» **TEXT UNDER STUDY**:
Thorne's news & matchsticks

Beekeeping & Apiculture Forum

Help Support Beekeeping & Apiculture Forum:

This site may earn a commission from merchant affiliate links, including eBay, Amazon, and others.
Brother Adam said that his uninsulated colonies were the first to build up in the spring.

B.A. didnt leave enough information to exactly understand his method. However, if he left top ventilation and then applied insulation he could well have got the results he did. In his book the entry about his use of top ventilation is just across the page from his description of the experiment. A similar experiment with poly hives and holes in the roof was performed by Dodologlu with similar results.


Dodologlu, A., DÜLGER, C., & Genc, F. (2004). Colony condition and bee behaviour in honey bees ( Apis mellifera ) housed in wooden or polystyrene hives and fed “ bee cake ” or syrup. Journal Of Apicultural Research, 43(1), 3–8.

Adam, B. (1975). Beekeeping At Buckfast Abbey Autumn & Winter. In Beekeeping At Buckfast Abbey (4th Editio, pp. 55–58). Northern Bee Books.

» **LISTED ENTRIES**:
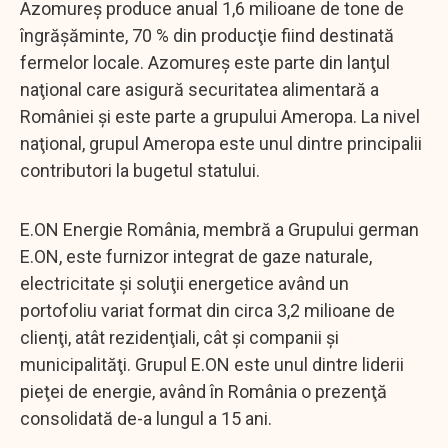
Azomureş produce anual 1,6 milioane de tone de
îngrăşăminte, 70 % din producţie fiind destinată
fermelor locale. Azomureş este parte din lanţul
naţional care asigură securitatea alimentară a
României şi este parte a grupului Ameropa. La nivel
naţional, grupul Ameropa este unul dintre principalii
contributori la bugetul statului.
E.ON Energie România, membră a Grupului german
E.ON, este furnizor integrat de gaze naturale,
electricitate şi soluţii energetice având un
portofoliu variat format din circa 3,2 milioane de
clienţi, atât rezidenţiali, cât şi companii şi
municipalităţi. Grupul E.ON este unul dintre liderii
pieţei de energie, având în România o prezenţă
consolidată de-a lungul a 15 ani.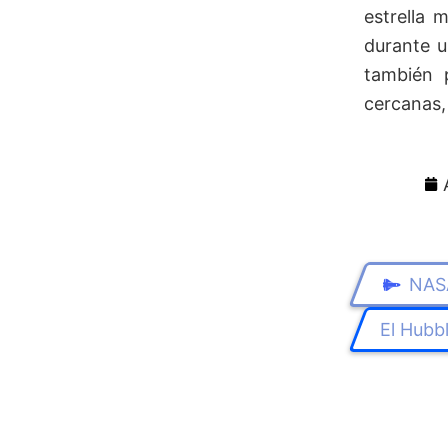
estrella 
durante u
también 
cercanas,
NAS
El Hubb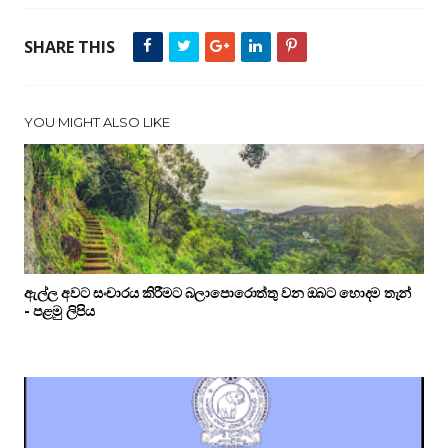
SHARE THIS
YOU MIGHT ALSO LIKE
ඇල්ල අවට සංචාරය කිරීමට බලාපොරොත්තු වන ඔබට හොදම තැන්
- පළමු ලිපිය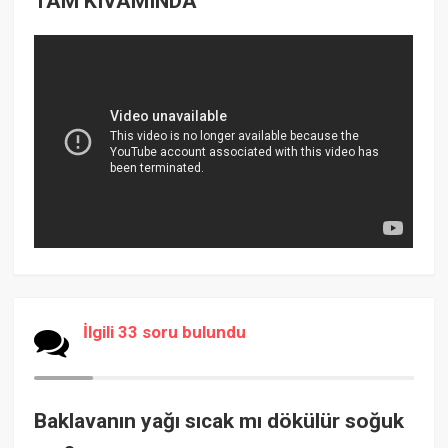
TAM KIVAMINDA
İlgili 33 soru bulundu
Baklavanın yağı sıcak mı dökülür soğuk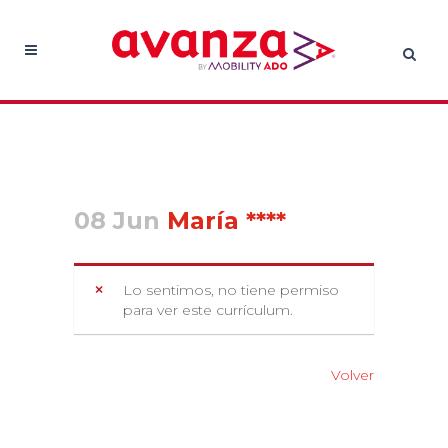
08 Jun
María ****
Lo sentimos, no tiene permiso
para ver este currículum.
Volver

» **WHAT THIS TASK INVOLVES**: Continue the beekeeping forum post about Brother Adam and hive insulation from the point where it stops.

» **RESPONSE AREA**:
When someone makes statements that contravene common sense and even a simple understanding of heat transfer I cant remain silent even if sometimes the severity of the calumny makes me almost speechless!
Brother Adam also said to ask the bees and let them tell you. While I agree that better insulated hives in theory should work better both summer and winter, I'd say the bees have to decide if it is in fact better. Your position is based entirely on human considerations. Calculation of heat transfer is not the same thing as taking a very close look at how the bees behave in a poly hive vs a wood hive. With that in mind....

Bees need water summer and winter. In summer, they can fly out to get as much as they want so long as there is a source nearby. When it is too cold to fly, they still need water. Honey is @17 percent water which is not nearly enough. Metabolizing sugars in honey produces water with the simple reaction of 1 - C6H12O6 + 6 - O2 producing 6 C02 + 6 H20. So to get water in winter, bees need to metabolize honey. Bees can metabolize too much honey with the result that excess moisture accumulates on the hive interior and can drip back down on the bees. This plays out in my hives if I don't have upper entrances. Bees also can metabolize too little honey with the result that they are so thirsty they fly out on a day that is too cold and get chilled and die.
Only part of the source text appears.